Google is a master conjurer of what’s innovative and in the recent developer’s conference, it showed its mettle with Google Duplex, a new technology that can conduct “natural” conversation over the phone through Google Assistant. It is designed to conduct mundane tasks like setting up appointments and inquiring about prices – something that it did too well causing an uncomfortable stir since it sounded so human. According to the Verge, this personal assistant will now have a built-in disclosure identifying itself as AI before engaging in a conversation with a human. Using WaveNet, an audio-generating technology from DeepMind, Duplex also uses advances in language processing to understand and generate natural speech. In contrast to what we have gotten accustomed to, the conversation is not stilted and it does need adjusting to.
But before we jump the gun on Google and declare that Duplex will grab all Front desk jobs in the future, note that its expertise is limited to small real-world tasks that it needs to be deeply trained on. For now, Duplex can carry on limited talks convincingly but is not suitable for lengthy conversations. Duplex, a fully automated system can initiate calls and receive them in a variety of voices. Incredible as it sounds, the voice you hear is computer generated even if the accent, context, syntax, and pauses are humanlike. The audio files below where an appointment to a hair salon and restaurant are made are from the Google Blog. To hear is to believe:
“Google Duplex: An AI System for Accomplishing Real-World Tasks Over the Phone” — Yaniv Leviathan, Principal Engineer & Yossi Matias, Vice President, Engineering, Google
Longer conversations between someone who is not too familiar with the booking system in the salon or the menu in the restaurant are challenging, if at all feasible. Natural sounding syntax, intonation, and meaningful pauses are extremely difficult if the level of familiarity is low. These are deemed complex conversations and while it may sound “human-like”, the contextual responses or nuances are not up to par.
According to Google Blog, they have yet to fully master interruptions, elaborations, synchs, and pauses but it is relying on advances in Google’s automatic speech recognition (ASR) technology, the recurrent neural network (RNN) and TensorFlow Extended (TFX) to improve “understanding, interacting, timing, and speaking”. Meaningful conversation is a result of a sequence of processes:
- The ASR processes incoming sound.
- The text that is produced is run against the context and other inputs.

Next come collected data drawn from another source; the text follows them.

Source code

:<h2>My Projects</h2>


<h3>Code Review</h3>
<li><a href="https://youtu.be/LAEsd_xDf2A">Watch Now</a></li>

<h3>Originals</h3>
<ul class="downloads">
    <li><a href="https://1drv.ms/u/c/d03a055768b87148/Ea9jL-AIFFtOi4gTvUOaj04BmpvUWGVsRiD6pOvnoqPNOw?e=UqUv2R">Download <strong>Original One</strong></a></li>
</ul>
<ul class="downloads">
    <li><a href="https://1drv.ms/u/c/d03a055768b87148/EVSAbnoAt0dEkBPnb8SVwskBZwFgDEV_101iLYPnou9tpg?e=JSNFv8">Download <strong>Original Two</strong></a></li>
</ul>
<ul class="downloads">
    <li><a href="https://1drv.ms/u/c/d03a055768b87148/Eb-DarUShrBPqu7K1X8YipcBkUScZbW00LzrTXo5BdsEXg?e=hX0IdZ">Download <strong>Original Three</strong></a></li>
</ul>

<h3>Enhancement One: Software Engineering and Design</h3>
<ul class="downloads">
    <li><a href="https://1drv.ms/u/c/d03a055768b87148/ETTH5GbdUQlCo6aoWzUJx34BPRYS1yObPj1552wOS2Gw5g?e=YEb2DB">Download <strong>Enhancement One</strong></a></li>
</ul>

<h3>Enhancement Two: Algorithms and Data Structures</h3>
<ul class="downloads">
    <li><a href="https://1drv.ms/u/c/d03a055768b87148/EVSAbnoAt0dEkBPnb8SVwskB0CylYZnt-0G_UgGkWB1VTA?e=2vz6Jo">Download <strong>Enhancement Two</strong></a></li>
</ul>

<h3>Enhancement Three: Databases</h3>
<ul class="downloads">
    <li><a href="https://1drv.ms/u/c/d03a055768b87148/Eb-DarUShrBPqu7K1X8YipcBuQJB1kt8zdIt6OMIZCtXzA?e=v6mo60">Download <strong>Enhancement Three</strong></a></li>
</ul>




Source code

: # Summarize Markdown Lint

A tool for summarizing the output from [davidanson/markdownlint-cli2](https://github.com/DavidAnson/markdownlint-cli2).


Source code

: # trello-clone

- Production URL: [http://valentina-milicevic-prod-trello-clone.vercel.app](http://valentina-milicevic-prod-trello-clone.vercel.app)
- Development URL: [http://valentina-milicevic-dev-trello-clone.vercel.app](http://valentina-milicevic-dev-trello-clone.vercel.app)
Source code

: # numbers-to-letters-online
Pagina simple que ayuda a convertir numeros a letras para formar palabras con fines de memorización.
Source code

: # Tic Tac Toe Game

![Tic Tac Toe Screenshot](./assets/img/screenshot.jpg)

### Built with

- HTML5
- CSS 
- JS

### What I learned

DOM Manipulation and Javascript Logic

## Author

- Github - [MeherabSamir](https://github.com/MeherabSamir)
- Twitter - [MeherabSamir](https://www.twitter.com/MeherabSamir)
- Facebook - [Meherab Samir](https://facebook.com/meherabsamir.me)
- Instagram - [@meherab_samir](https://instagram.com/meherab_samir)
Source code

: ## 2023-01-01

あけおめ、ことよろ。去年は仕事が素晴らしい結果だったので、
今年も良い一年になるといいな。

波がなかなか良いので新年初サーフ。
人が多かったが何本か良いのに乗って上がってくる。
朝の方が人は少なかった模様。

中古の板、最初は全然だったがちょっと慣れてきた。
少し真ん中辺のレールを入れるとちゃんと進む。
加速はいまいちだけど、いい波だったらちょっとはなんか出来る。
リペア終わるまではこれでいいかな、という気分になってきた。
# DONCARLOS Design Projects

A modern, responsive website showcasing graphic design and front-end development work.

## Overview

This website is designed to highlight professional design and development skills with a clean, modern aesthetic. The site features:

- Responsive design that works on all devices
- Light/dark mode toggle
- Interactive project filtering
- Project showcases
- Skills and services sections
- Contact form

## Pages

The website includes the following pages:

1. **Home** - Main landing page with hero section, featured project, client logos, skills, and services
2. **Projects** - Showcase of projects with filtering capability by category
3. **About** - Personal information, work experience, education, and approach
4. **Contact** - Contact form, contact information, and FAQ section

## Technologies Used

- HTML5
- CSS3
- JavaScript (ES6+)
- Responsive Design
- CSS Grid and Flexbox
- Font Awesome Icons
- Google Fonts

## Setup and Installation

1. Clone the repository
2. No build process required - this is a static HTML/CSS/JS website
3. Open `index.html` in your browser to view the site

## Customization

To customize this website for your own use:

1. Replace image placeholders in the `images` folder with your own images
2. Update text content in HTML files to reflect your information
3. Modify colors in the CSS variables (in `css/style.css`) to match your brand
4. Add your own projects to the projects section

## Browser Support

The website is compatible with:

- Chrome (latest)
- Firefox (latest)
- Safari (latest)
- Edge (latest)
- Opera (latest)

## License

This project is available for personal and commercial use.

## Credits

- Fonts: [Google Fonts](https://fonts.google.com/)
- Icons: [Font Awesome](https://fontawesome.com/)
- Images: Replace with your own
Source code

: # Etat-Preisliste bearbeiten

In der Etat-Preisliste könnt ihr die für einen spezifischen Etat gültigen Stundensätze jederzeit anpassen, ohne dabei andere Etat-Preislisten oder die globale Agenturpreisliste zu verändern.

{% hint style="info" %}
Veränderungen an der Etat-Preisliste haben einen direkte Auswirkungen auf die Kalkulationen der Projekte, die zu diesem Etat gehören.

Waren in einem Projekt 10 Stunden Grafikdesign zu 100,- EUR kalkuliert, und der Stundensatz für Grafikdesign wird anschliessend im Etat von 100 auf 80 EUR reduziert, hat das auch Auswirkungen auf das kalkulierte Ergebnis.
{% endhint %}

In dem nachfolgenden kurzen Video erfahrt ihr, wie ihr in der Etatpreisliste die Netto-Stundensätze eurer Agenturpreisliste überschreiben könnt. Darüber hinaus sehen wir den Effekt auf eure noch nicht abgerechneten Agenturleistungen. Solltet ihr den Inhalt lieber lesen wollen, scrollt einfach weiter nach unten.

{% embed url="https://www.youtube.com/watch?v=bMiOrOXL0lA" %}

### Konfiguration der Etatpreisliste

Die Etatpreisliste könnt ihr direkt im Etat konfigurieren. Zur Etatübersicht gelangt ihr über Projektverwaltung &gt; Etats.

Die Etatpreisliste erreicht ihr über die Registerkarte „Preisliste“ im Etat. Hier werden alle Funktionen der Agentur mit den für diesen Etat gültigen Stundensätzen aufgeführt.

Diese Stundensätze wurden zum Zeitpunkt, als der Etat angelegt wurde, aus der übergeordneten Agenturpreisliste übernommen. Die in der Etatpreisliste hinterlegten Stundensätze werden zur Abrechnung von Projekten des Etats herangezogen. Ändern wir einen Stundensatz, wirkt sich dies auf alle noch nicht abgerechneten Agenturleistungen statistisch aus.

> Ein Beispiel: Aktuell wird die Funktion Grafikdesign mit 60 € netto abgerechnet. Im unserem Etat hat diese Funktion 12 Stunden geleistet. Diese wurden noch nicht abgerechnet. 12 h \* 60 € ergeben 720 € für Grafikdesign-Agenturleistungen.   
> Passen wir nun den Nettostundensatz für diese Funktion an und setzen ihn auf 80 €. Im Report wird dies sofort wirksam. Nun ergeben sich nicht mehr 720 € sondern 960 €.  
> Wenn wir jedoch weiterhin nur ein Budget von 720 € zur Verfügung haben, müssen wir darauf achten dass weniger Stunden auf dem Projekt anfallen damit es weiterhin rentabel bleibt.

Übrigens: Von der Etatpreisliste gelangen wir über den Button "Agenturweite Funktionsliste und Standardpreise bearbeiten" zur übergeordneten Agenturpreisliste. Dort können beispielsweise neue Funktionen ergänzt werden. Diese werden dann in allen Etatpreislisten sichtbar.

- The response text is created.
- The TTS (text to speech) system reads the response aloud.
According to Google, this will greatly help businesses because information and the appropriate reply is available 24/7. There will also be “downtime”, something that can be considerable and expensive when training and nesting Frontliners. From the user-end, you can book, search and get information asynchronously, effortlessly, and in the background. How soon can Google’s deep-learning and AI get this mainstreamed and threaten customer service jobs globally? Hopefully, it can make life easier but not smarter than humans.